● **SOURCE EXTRACT**:
The target pattern of a matched rule is introduced by the keyword to. It aims to specify the elements to be generated when the source pattern of the rule is matched, and how these generated elements are initialized. Thus, the target pattern of a matched rule specifies a distinct target pattern element for each target model element the rule has to generate when its source pattern is matched. A target pattern element corresponds to a model element variable declaration associated with its corresponding set of initialization bindings. This model element variable declaration has to correspond to an entity of the target metamodels of the transformation.
Finally, the optional imperative section, introduced by the keyword do, makes it possible to specify some imperative code that will be executed after the initialization of the target elements generated by the rule. As an example, consider the following simple ATL matched rule between two metamodels, MMAuthor and MMPerson:
rule Author { from a : MMAuthor!Author to p : MMPerson!Person ( name <- a.name, surname <- a.surname ) }
This rule, called Author, aims to transform Author source model elements (from the MMAuthor source model) to Person target model elements in the MMPerson target model. This rule only contains the mandatory source and target patterns. The source pattern defines no filter, which means that all Author classes of the source MMAuthor model will be matched by the rule. The rule target pattern contains a single simple target pattern element (called p). This target pattern element aims to allocate a Person class of the MMPerson target model for each source model element matched by the source pattern. The features of the generated model element are initialized with the corresponding features of the matched source model element. Note that a source model element of an ATL transformation should not be matched by more than one ATL matched rule. This implies the source pattern of matched rules to be designed carefully in order to respect this constraint. Moreover, an ATL matched rule can not generate ATL primitive type values.
Lazy rules. Lazy rules are like matched rules, but are only applied when called by another rule
Called rules. The called rules provide ATL developers with convenient imperative programming facilities. Called rules can be seen as a particular type of helpers: they have to be explicitly called to be executed and they can accept parameters. However, as opposed to helpers, called rules can generate target model elements as matched rules do. A called rule has to be called from an imperative code section, either from a match rule or another called rule.
As a matched rule, a called rule is introduced by the keyword rule. As matched rules, called rules may include an optional local variables section. However, since it does not have to match source model elements, a called rule does not include a source pattern. Moreover, its target pattern, which makes it possible to generate target model elements, is also optional. Note that, since the called rule does not match any source model element, the initialization of the target model elements that are generated by the target pattern has to be based on a combination of local variables, parameters and module attributes. The target pattern of a called rule is defined in the same way the target pattern of a matched rule is. It is also introduced by the keyword to. A called rule can also have an imperative section, which is similar to the ones that can be defined within matched rules. Note that this imperative code section is not mandatory: it is possible to specify a called rule that only contains either a target pattern section or an imperative code section. In order to illustrate the called rule structure, consider the following simple example:
rule NewPerson (na: String, s_na: String) { to p : MMPerson!Person ( name <- na ) do { p.surname <- s_na } }
This called rule, named NewPerson, aims to generate Person target model elements. The rule accepts two parameters that correspond to the name and the surname of the Person model element that will be created by the rule execution. The rule has both a target pattern (called p'') and an imperative code section. The target pattern allocates a Person class each time the rule is called, and initializes the ''name attribute of the allocated model element. The imperative code section is executed after the initialization of the allocated element (see Default mode execution semantics section for further details on execution semantics). In this example, the imperative code sets the surname attribute of the generated Person model element to the value of the parameter s_na.

[Saved entries]
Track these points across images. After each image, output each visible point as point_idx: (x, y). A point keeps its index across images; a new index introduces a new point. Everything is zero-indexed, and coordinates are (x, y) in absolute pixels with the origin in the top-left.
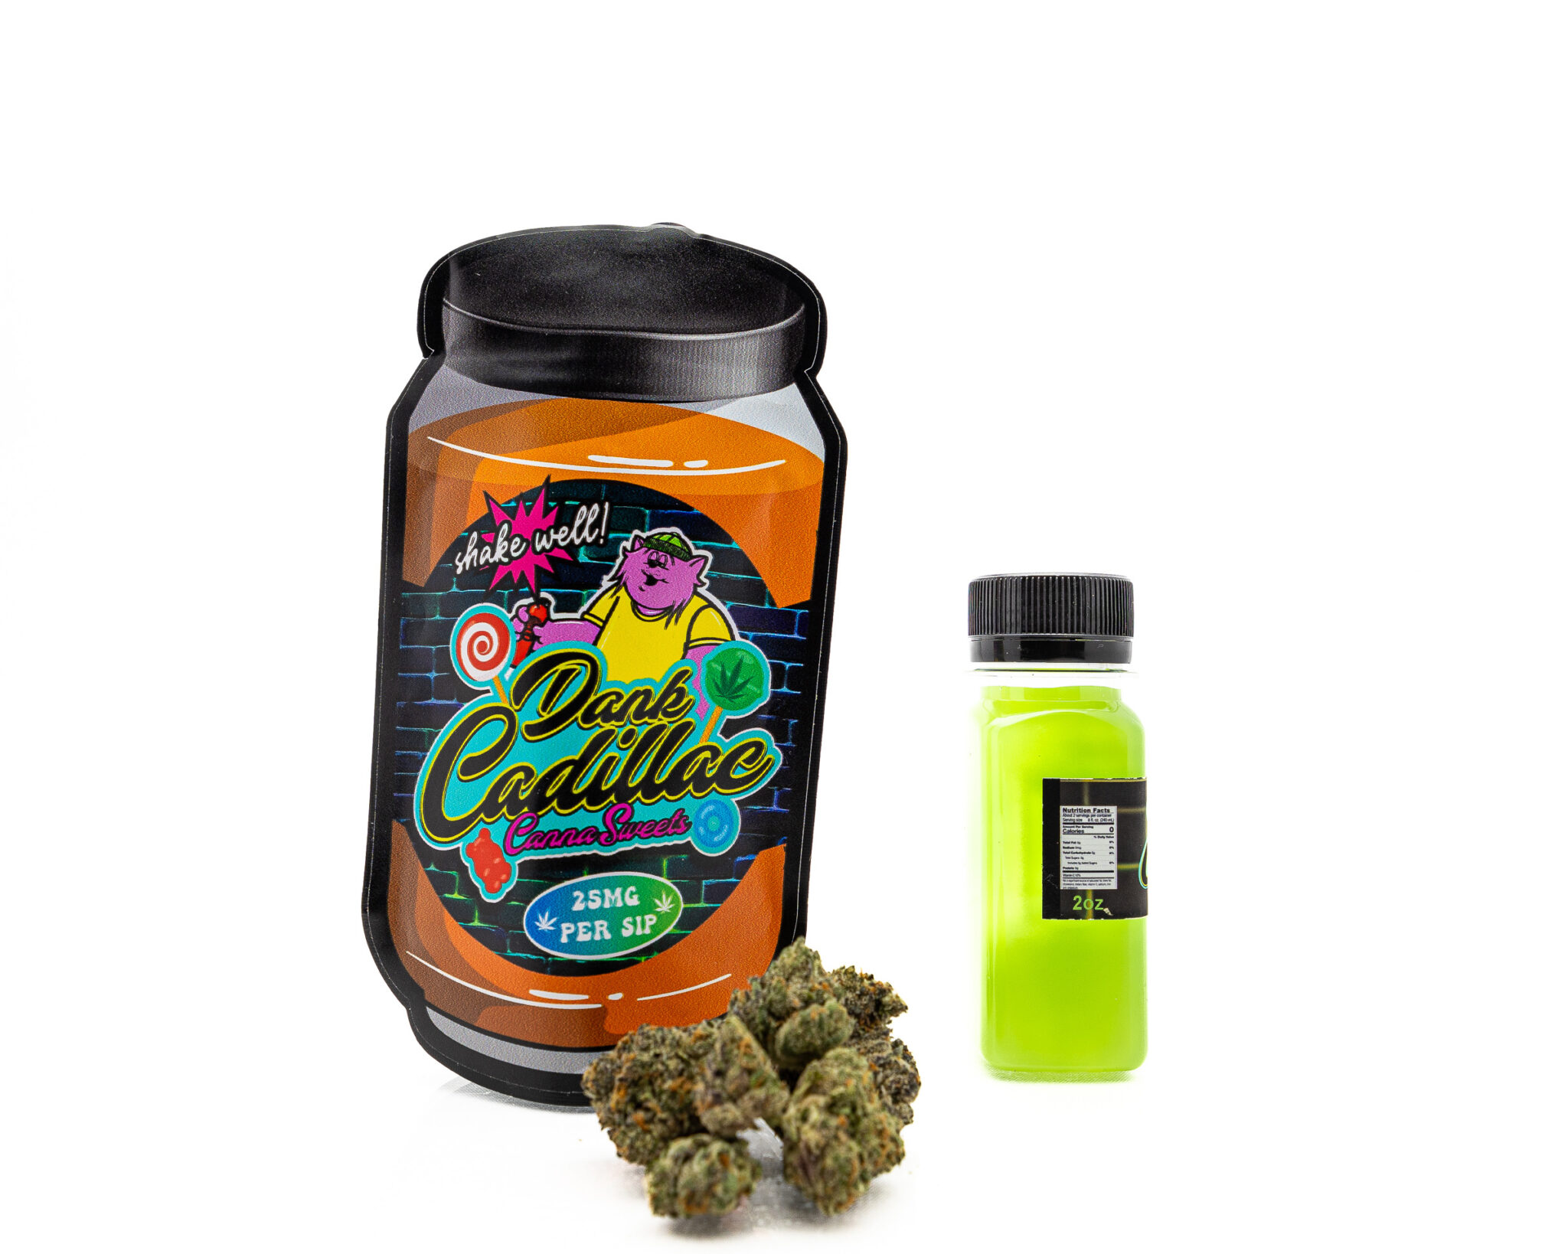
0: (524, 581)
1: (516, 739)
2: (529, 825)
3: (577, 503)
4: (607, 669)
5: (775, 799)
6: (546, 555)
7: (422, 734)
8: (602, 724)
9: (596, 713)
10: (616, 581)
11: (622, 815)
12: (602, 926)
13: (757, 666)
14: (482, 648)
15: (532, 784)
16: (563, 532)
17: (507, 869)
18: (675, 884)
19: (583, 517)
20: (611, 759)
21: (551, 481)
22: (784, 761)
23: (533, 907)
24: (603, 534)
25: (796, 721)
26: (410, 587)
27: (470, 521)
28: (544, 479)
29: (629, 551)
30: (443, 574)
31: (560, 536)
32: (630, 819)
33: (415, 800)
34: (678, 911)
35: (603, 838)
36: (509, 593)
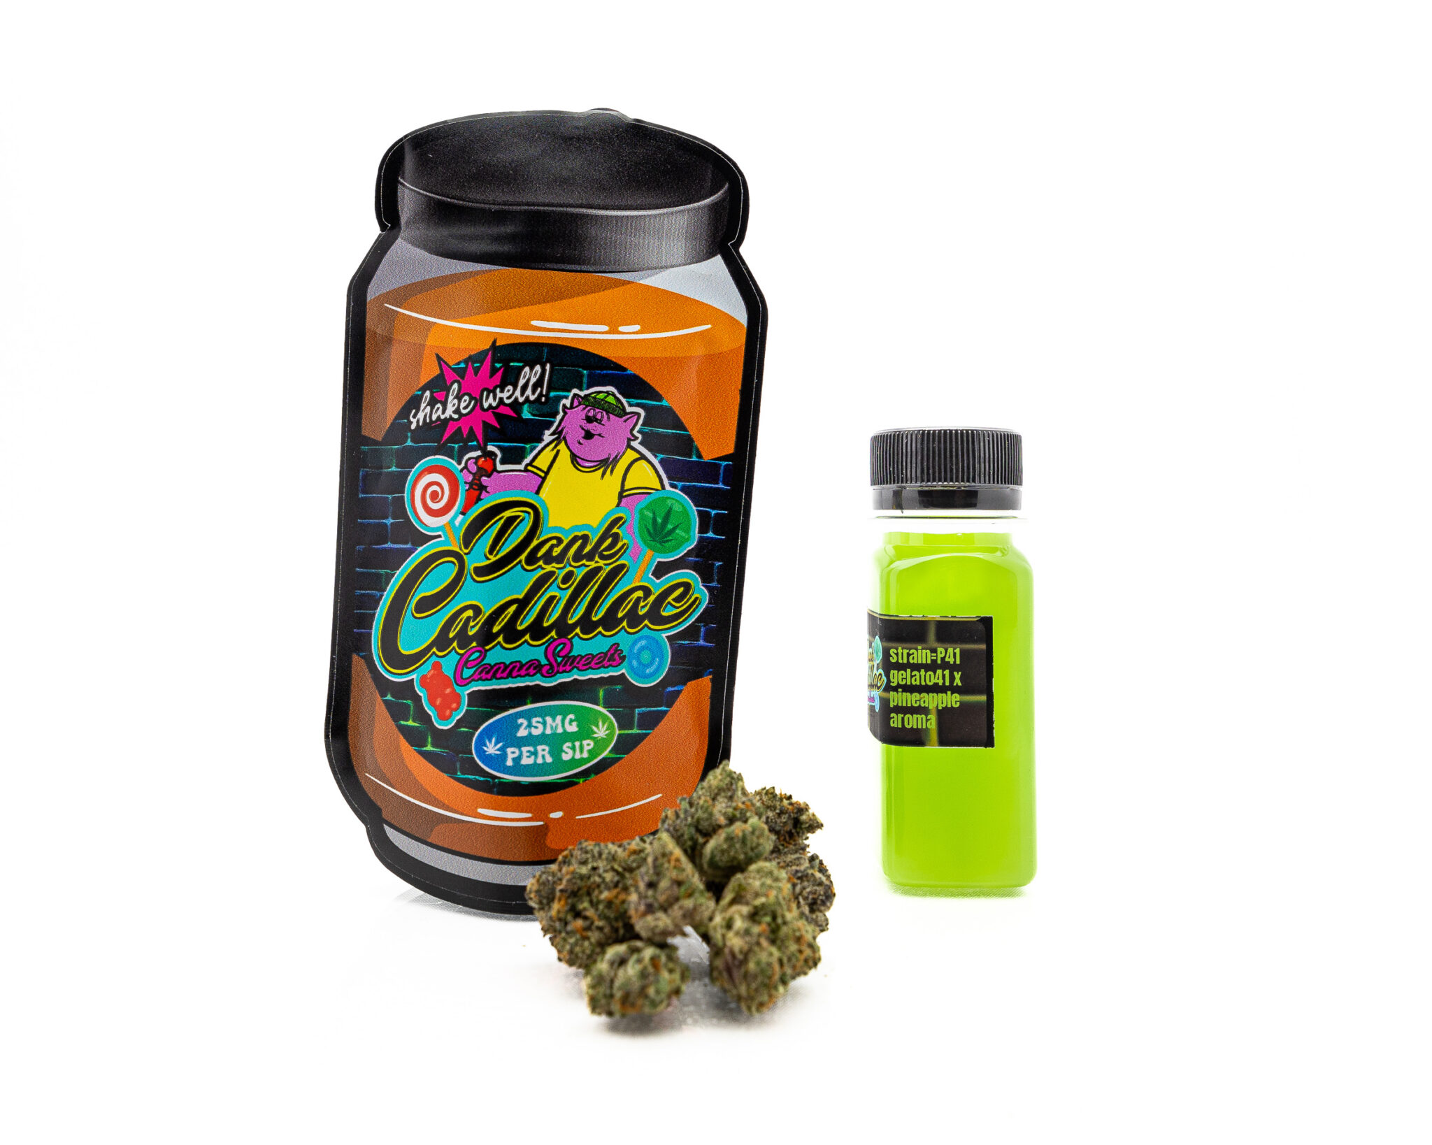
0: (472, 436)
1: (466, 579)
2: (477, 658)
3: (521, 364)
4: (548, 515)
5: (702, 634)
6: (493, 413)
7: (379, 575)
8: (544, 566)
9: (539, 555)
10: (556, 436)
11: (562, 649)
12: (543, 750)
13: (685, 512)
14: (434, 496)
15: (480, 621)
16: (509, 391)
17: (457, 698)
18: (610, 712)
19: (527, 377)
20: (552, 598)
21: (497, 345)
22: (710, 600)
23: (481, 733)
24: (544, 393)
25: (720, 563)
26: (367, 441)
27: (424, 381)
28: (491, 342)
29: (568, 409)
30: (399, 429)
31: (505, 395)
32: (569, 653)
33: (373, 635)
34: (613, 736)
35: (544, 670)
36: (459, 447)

● **BRIEF 1**:
In the ATL rules excerpt, which keyword introduces the optional imperative section of a matched rule?
● **BRIEF 2**:
Based on the ATL rules excerpt, explain why the target elements generated by a called rule are initialized from local variables, parameters and module attributes.
● **BRIEF 3**:
Pick up the ATL rules excerpt after its final sentence and continue writing it.

● **EXERCISE RESPONSE 1**:
The keyword do introduces it.

● **EXERCISE RESPONSE 2**:
A called rule does not match any source model element, so it has no source pattern. As a result, the initialization of the target model elements generated by its target pattern has to be based on a combination of local variables, parameters and module attributes.

● **EXERCISE RESPONSE 3**:
The ATL execution engine defines two different execution modes for ATL modules. With the default execution mode, the ATL developer has to explicitly specify the way target model elements must be generated from source model elements. In this scope, the design of a transformation which aims to copy its source model with only a few modifications may prove to be very tiresome. Designing this transformation in default execution mode therefore requires the developer to specify the rules that will generate the modified model elements, but also all the rules that will only copy, without any modification, source to target model elements. The refining execution mode has been designed for this kind of situation: it enables ATL developers to only specify the modifications that have to be performed between the transformation source and target models. These two execution modes are described in the following subsections.
The normal execution mode is the ATL module default execution mode. It is associated with the keyword from in the module header. In default execution mode, the ATL developer has to specify, either by matched or called rules, the way to generate each of the expected target model elements. This execution mode suits to most ATL transformations where target models differ from the source ones.
The refining execution mode has been introduced to ease the programming of refining transformations between similar source and target models. With the refining mode, ATL developers can focus on the ATL code dedicated to the generation of modified target elements. Other model elements (e.g. those that remain unchanged between the source and the target model) are implicitly copied from the source to the target model by the ATL engine. The refining mode is associated with the keyword refining in the header of the ATL module. Granularity of the refining mode is defined at the model element level. This means that the developer will have to specify how to generate a model element as soon as the transformation modifies one of its features (either an attribute or a reference). On the other side, the developer is not required to specify the ATL code that corresponds to the copy of unchanged model elements. This feature may result in important saving of ATL code, which, in the end, makes the programming of refining ATL transformations simpler and easier. At current time, the refining mode can only be used to transform a single source model into a single target model. Both source and target models must conform to the same metamodel.
This section introduces the basics of the ATL execution semantics. Although designing ATL transformations does not require any particular knowledge on the ATL execution semantics, understanding the way an ATL transformation is processed by the ATL engine can prove to be helpful in certain cases (in particular, when debugging a transformation).
The semantics of the two available ATL execution modes, the normal and the refining modes, are introduced in the following subsections.
The execution of an ATL module is organized into three successive phases:
The module initialization step corresponds to the first phase of the execution of an ATL module. In this phase, the attributes defined in the context of the transformation module are initialized. Note that the initialization of these module attributes may make use of attributes that are defined in the context of source model elements. This implies these new attributes to be also initialized during the module initialization phase. If an entry point called rule has been defined in the scope of the ATL module, the code of this rule (including target model elements generation) is executed after the initialization of the ATL module attributes.
During the source model elements matching phase, the matching condition of the declared matched rules are tested with the model elements of the module source models. When the matching condition of a matched rule is fulfilled, the ATL engine allocates the set of target model elements that correspond to the target pattern elements declared in the rule. Note that, at this stage, the target model elements are simply allocated: they are initialized during the target model elements initialization phase.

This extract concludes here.